View From the Bleachers

With linebacker Chris Borland out for the season, the Badgers could struggle to replace one of their top pass rushers and premier playmaker at linebacker.

MADISON — With Austin Peay on the horizon, solid questions to answer about the Wisconsin football team are in short supply as the Badgers prepare for an essential pre-Big Ten season game. Chatter on the premium board was more focused on recruiting, so for this week's View From the Bleachers column, I will be answering self-created questions on the only topic worth discussing: linebacker Chris Borland.

For reasons I cannot quite understand, I seem to be in the minority of reactions to Borland's loss for the season.

And my minority opinion is thus: It is a huge freaking deal. As in season changing injury. As in one of the five most important pieces on the Badgers was lost for the year before conference play even started.

And maybe I am reading the winds wrong (read: chatter with randoms in bars), but I sense the rest of Badger nation is bummed by the loss, but not overly worried.

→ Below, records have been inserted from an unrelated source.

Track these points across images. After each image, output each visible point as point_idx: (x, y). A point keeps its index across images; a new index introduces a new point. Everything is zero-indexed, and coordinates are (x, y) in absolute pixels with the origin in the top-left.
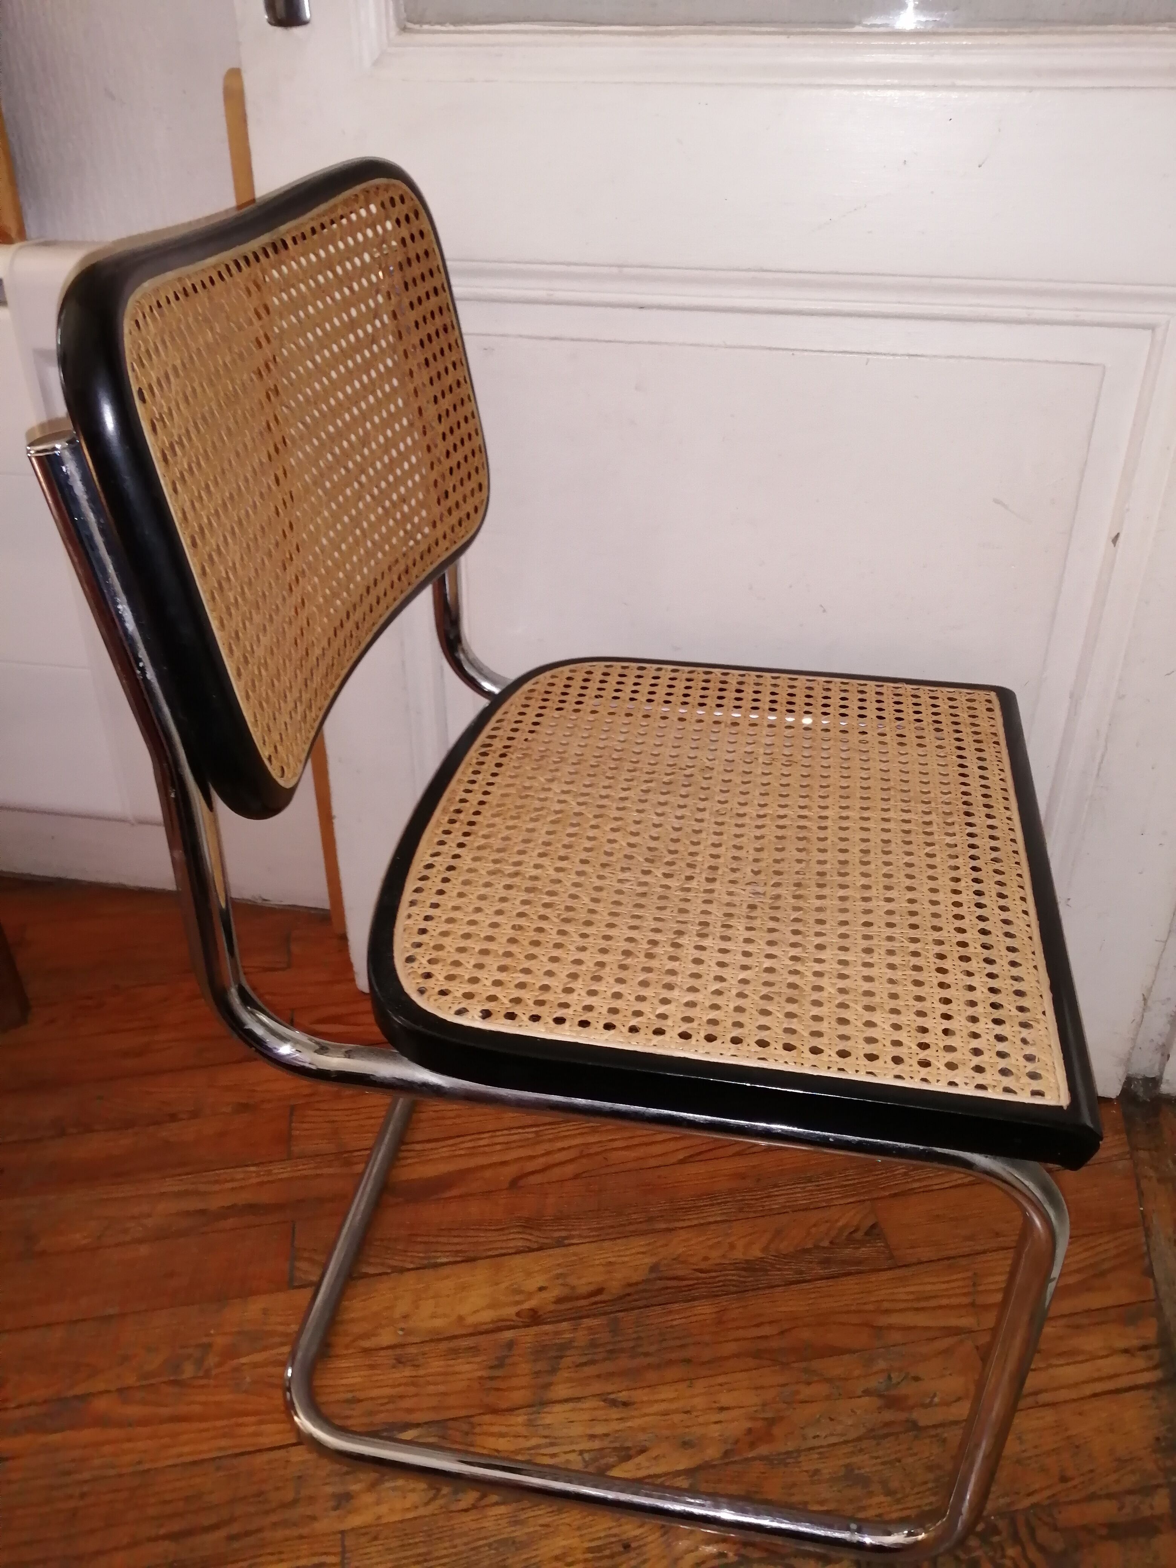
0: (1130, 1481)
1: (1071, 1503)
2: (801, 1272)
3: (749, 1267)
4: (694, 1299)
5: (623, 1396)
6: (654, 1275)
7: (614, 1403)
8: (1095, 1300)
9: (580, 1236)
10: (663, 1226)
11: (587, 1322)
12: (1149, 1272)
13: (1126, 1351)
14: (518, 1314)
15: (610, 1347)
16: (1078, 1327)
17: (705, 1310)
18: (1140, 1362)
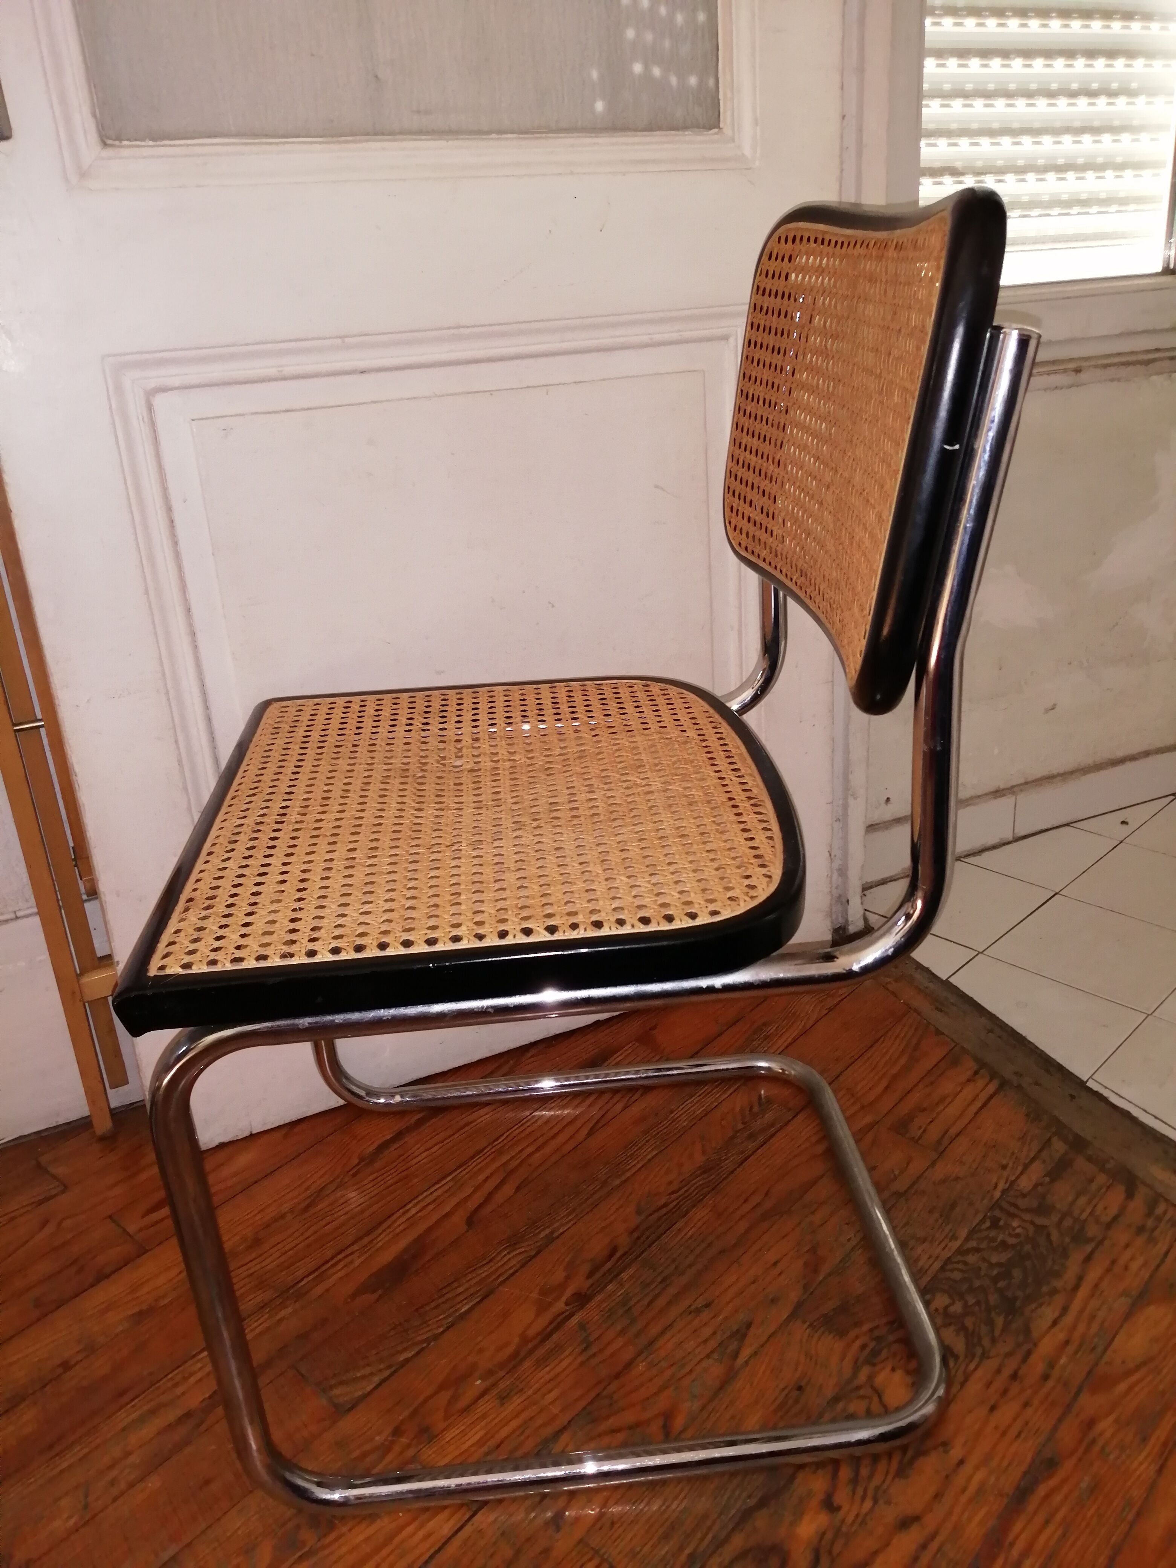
0: (1035, 1147)
1: (1018, 1178)
2: (742, 1152)
3: (706, 1170)
4: (687, 1212)
5: (700, 1303)
6: (643, 1217)
7: (698, 1311)
8: (927, 1064)
9: (562, 1225)
10: (617, 1182)
11: (624, 1276)
12: (938, 1033)
13: (969, 1080)
14: (567, 1304)
15: (659, 1279)
16: (932, 1083)
17: (700, 1214)
18: (980, 1083)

Well, let's break it down.

What are the Badgers missing?

Well for one, they will miss this.

But now back to the world of athletics the mind can comprehend, Borland brought numbers to the table that are irreplaceable. While winning the Big Ten Rookie of the Year award last season, Borland racked up 10.5 tackles for a loss (3rd on the team), five sacks (2nd), seven quarterback hits (2nd), five forced fumbles (1st), three recovered fumbles (1st) a blocked punt and an interception. And he did this all despite starting just half the season.

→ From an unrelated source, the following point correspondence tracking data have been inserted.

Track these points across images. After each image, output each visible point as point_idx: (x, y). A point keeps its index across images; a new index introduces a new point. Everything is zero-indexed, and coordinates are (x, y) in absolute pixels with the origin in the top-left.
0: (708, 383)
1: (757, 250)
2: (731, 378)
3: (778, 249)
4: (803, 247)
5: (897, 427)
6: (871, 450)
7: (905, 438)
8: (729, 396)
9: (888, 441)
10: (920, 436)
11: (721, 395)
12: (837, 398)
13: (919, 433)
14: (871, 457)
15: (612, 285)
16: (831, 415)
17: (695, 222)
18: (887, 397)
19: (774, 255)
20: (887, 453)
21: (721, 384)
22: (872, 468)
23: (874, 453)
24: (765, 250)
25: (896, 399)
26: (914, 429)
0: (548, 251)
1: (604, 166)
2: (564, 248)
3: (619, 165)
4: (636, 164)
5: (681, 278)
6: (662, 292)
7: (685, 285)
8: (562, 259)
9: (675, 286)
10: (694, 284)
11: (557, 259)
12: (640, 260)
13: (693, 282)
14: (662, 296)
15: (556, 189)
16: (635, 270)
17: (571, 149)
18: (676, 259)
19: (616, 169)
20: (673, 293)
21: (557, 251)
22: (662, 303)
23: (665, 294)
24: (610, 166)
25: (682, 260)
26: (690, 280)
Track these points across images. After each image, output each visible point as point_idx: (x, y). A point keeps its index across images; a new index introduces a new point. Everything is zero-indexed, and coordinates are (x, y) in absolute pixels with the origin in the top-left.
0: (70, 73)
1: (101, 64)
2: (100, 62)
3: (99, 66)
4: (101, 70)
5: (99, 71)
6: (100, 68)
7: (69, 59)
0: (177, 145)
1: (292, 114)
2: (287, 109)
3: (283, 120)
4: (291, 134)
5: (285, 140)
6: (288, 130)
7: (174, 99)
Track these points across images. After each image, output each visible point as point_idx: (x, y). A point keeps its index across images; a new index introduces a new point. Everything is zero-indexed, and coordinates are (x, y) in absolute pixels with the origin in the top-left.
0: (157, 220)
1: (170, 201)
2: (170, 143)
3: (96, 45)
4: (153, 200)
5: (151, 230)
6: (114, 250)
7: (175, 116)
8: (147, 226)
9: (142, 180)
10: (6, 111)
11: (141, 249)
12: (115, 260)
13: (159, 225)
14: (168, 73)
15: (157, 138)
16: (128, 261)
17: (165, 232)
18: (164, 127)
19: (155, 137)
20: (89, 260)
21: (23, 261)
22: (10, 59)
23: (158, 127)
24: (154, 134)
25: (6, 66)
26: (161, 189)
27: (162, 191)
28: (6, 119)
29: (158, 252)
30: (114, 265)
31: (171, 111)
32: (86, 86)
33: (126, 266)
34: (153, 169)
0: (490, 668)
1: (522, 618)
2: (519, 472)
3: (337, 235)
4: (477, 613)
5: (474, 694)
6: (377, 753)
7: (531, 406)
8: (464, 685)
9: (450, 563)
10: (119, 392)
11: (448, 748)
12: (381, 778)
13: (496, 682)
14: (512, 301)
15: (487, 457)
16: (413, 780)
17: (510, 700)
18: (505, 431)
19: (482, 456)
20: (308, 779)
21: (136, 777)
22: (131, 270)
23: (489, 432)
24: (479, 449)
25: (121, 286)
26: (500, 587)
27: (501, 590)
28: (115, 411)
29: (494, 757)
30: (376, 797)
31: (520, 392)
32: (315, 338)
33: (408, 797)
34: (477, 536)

Wisconsin will be missing one of the top two pass rushers on the team — I have him at No. 1 but J.J. Watt may have something to say about that — and the fulcrum to the 3-3-5 defense that coordinator Dave Doeren adores so much. The "Badger" defense, or 3-3-5, is a risk-reward scheme bent on wreaking havoc. As the smorgasbord of statistics in the paragraph above should show you, no one was better at wreaking havoc and confusion then the whirling dervish that was Borland.

And most importantly, we miss the chance has fans to see Borland score a defensive touchdown and then kick his own extra point. Because that is too awesome not to happen.

Who can replace him?

The short answer is no one. Borland is too unique of a playmaker for the word "replace" to have any meaning.

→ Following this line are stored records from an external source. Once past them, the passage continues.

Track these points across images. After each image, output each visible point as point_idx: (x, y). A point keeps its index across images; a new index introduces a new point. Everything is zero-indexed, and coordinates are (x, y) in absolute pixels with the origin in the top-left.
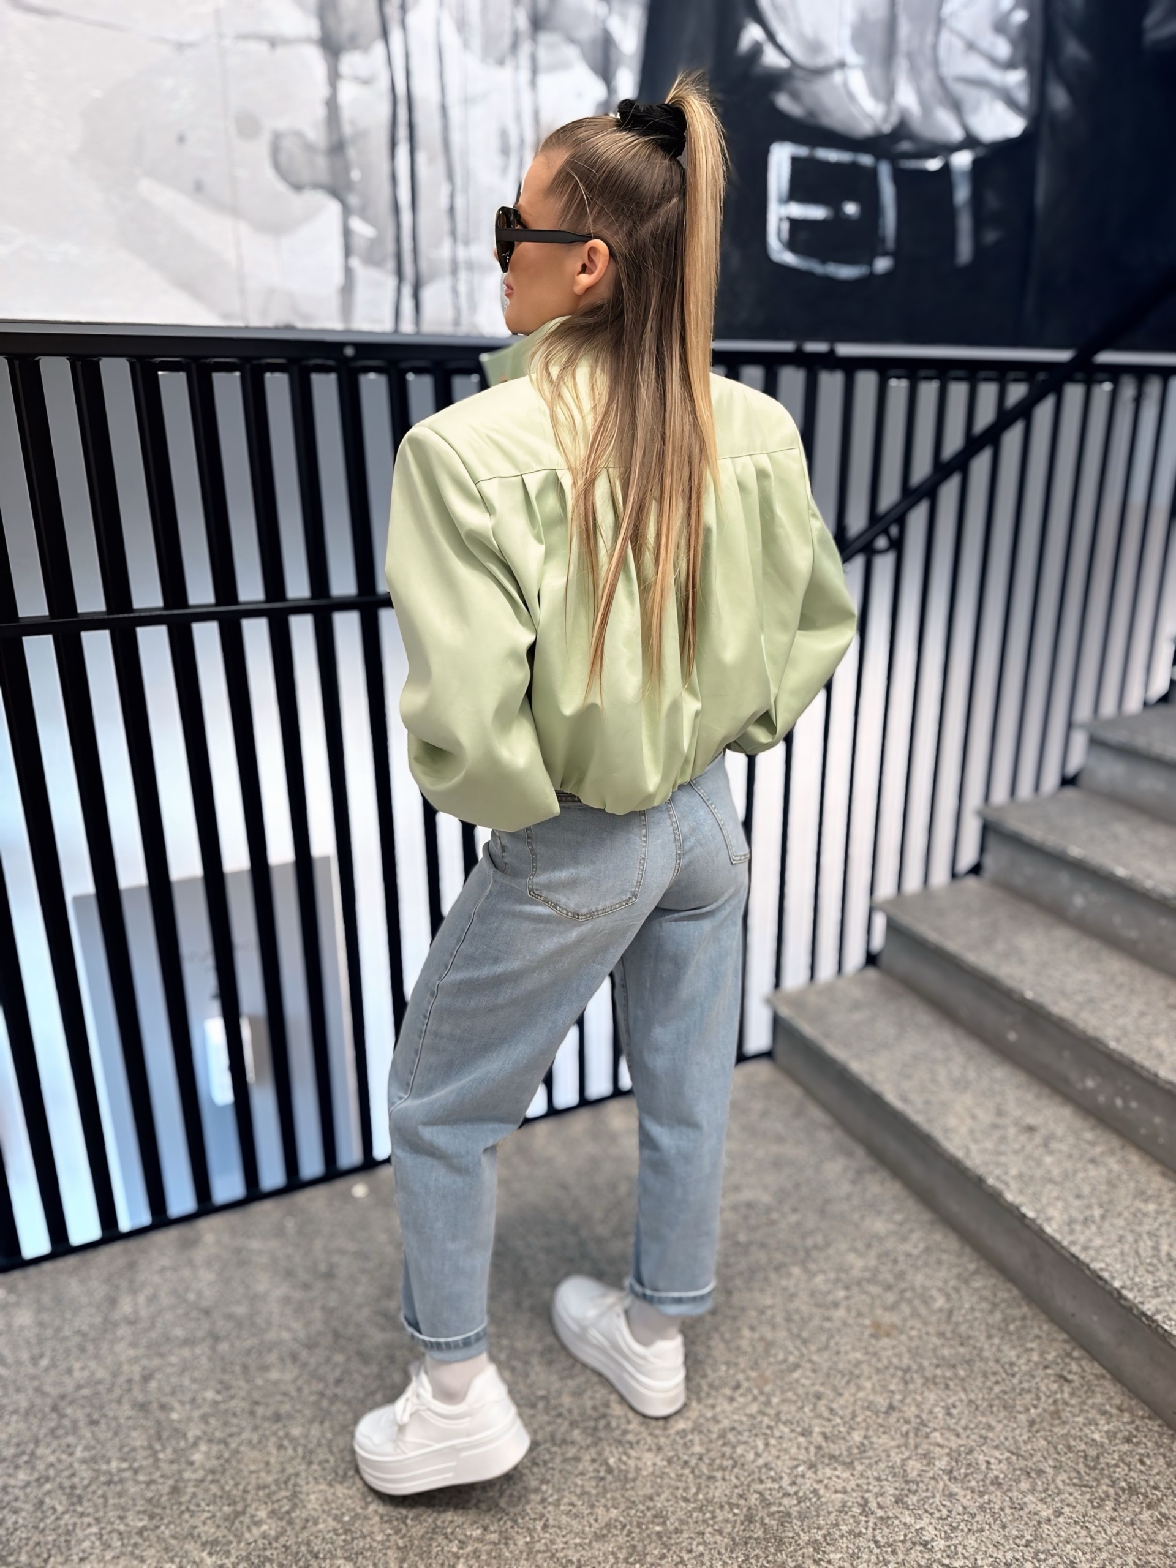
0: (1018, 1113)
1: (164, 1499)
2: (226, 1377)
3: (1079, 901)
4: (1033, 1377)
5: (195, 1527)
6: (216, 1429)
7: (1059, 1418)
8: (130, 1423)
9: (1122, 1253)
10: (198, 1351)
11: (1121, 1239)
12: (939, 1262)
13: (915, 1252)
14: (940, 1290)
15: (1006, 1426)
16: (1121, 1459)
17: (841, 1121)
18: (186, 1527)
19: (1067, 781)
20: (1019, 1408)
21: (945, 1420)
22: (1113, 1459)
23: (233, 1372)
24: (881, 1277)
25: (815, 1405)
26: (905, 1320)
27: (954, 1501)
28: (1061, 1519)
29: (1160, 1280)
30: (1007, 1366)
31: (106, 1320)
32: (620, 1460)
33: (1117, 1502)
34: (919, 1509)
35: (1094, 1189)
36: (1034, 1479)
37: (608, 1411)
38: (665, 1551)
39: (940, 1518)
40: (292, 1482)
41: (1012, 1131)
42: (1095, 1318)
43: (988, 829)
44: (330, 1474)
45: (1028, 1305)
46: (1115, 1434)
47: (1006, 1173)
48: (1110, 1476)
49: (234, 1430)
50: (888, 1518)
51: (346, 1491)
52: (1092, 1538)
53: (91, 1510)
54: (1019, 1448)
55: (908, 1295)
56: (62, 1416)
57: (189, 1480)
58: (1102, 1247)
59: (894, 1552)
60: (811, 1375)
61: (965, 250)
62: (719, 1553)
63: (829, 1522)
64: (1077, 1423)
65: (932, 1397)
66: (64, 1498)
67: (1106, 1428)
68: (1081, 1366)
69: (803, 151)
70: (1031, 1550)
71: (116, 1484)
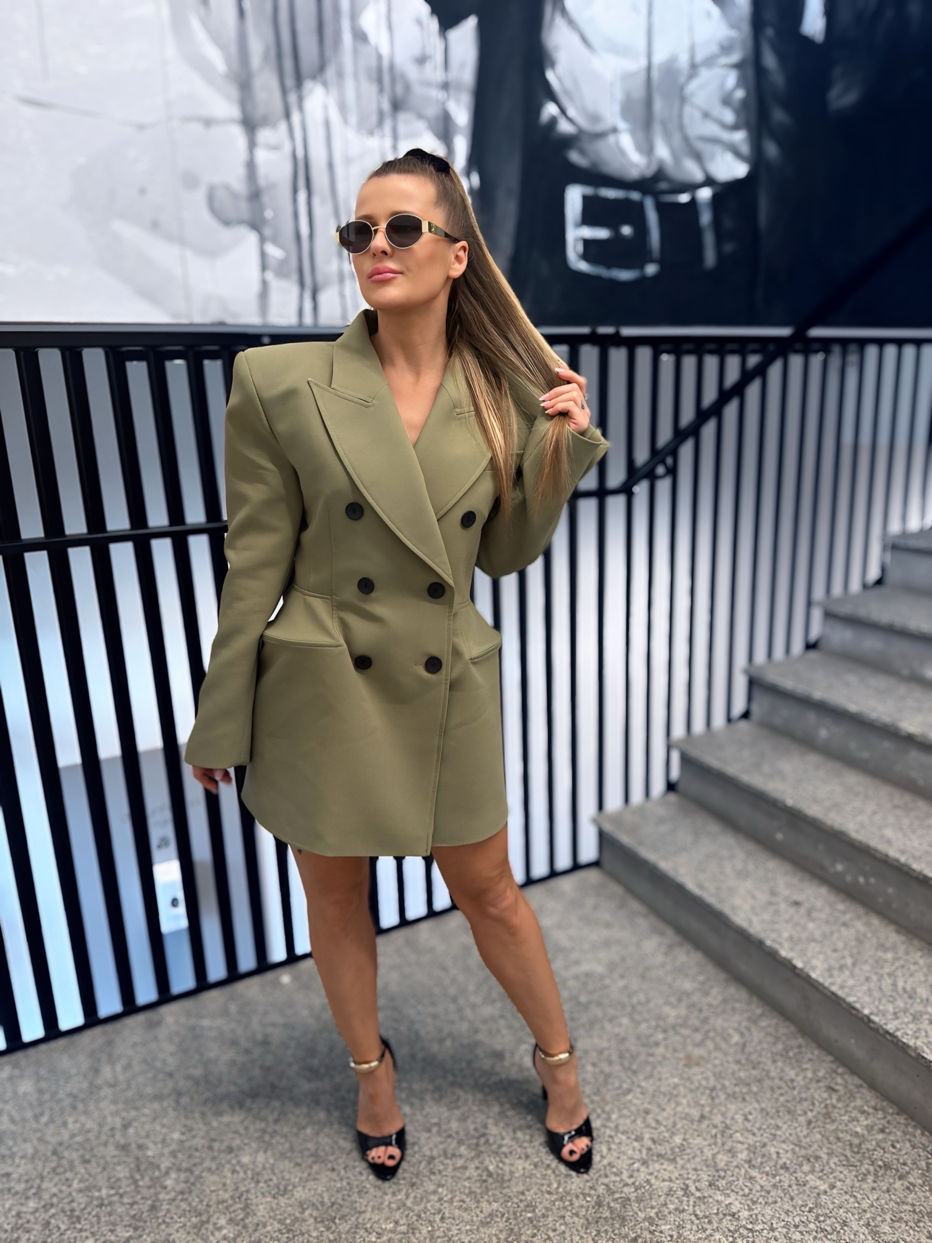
0: (786, 893)
1: (145, 1215)
2: (189, 1122)
3: (823, 733)
4: (809, 1089)
5: (170, 1235)
6: (182, 1161)
7: (830, 1118)
8: (115, 1160)
9: (870, 990)
10: (165, 1104)
11: (868, 979)
12: (734, 1009)
13: (715, 1003)
14: (736, 1029)
15: (790, 1126)
16: (878, 1145)
17: (654, 910)
18: (164, 1235)
19: (810, 646)
20: (799, 1112)
21: (743, 1123)
22: (871, 1145)
23: (194, 1118)
24: (690, 1022)
25: (644, 1119)
26: (710, 1053)
27: (753, 1182)
28: (835, 1191)
29: (898, 1007)
30: (789, 1083)
31: (91, 1084)
32: (497, 1166)
33: (876, 1176)
34: (727, 1189)
35: (846, 945)
36: (813, 1163)
37: (487, 1131)
38: (535, 1231)
39: (744, 1195)
40: (244, 1197)
41: (783, 906)
42: (852, 1041)
43: (754, 684)
44: (273, 1189)
45: (803, 1037)
46: (872, 1128)
47: (780, 936)
48: (870, 1158)
49: (197, 1161)
50: (704, 1197)
51: (287, 1201)
52: (859, 1203)
53: (88, 1227)
54: (800, 1141)
55: (712, 1034)
56: (61, 1158)
57: (164, 1200)
58: (854, 986)
59: (710, 1222)
60: (640, 1096)
61: (710, 258)
62: (577, 1230)
63: (660, 1203)
64: (843, 1120)
65: (733, 1107)
66: (66, 1219)
67: (865, 1123)
68: (843, 1079)
69: (589, 191)
70: (813, 1215)
71: (106, 1206)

However, there must be a "next man in" as one of head coach Bret Bielema's favorite clichés goes. And for the Badgers there are four possibilities to take Borland's vacated boundary linebacker spot: Mike Taylor, Kevin Rouse, Kevin Claxton and A.J. Fenton.

Taylor is probably the most attractive due to his playmaking abilities and track record. He is certainly fulfills are the checklist attributes as one of the fastest linebackers on the roster as well as a sure tackler. If Taylor moves to boundary linebacker, then Culmer St. Jean and Blake Sorensen can man the other two spots.

Two negatives for the move, however, come with Taylor's lack of pass rushing pedigree — just one sack in nine career starts — and questionable availability. It would be ideal to think Taylor can step into Borland's role, but it is hard to rely on someone who has suffered two season ending injuries in his first two seasons.

As for a Rouse, Claxton or Fenton combo platter, the Badgers staff surely will investigate all options for the base defense and 3-3-5 scheme and duct tape something together. Those three could do a nice job in limited roles. But they won't be Borland.

What does it all mean?

Football is a game with too many moving parts to ever point to one singular non-quarterback as a reason for a win or a loss. There is a reason coaches are so fond of the "next-man-in" banality.

But it doesn't take much imagination to see Borland as the difference maker against the mobile Terrelle Pryor and the Buckeyes. It isn't much of stretch to picture Borland turning the momentum during a sluggish road game with a strip-sack.

And practically speaking, it leaves the Badgers with one proven pass rusher and a bunch of "potential" guys vying for a role.

Using yet another favorite coaching cliché, the difference between a win and a loss often comes down to which team made the most plays.

It should be more then a bit troubling that Wisconsin just lost their top playmaker.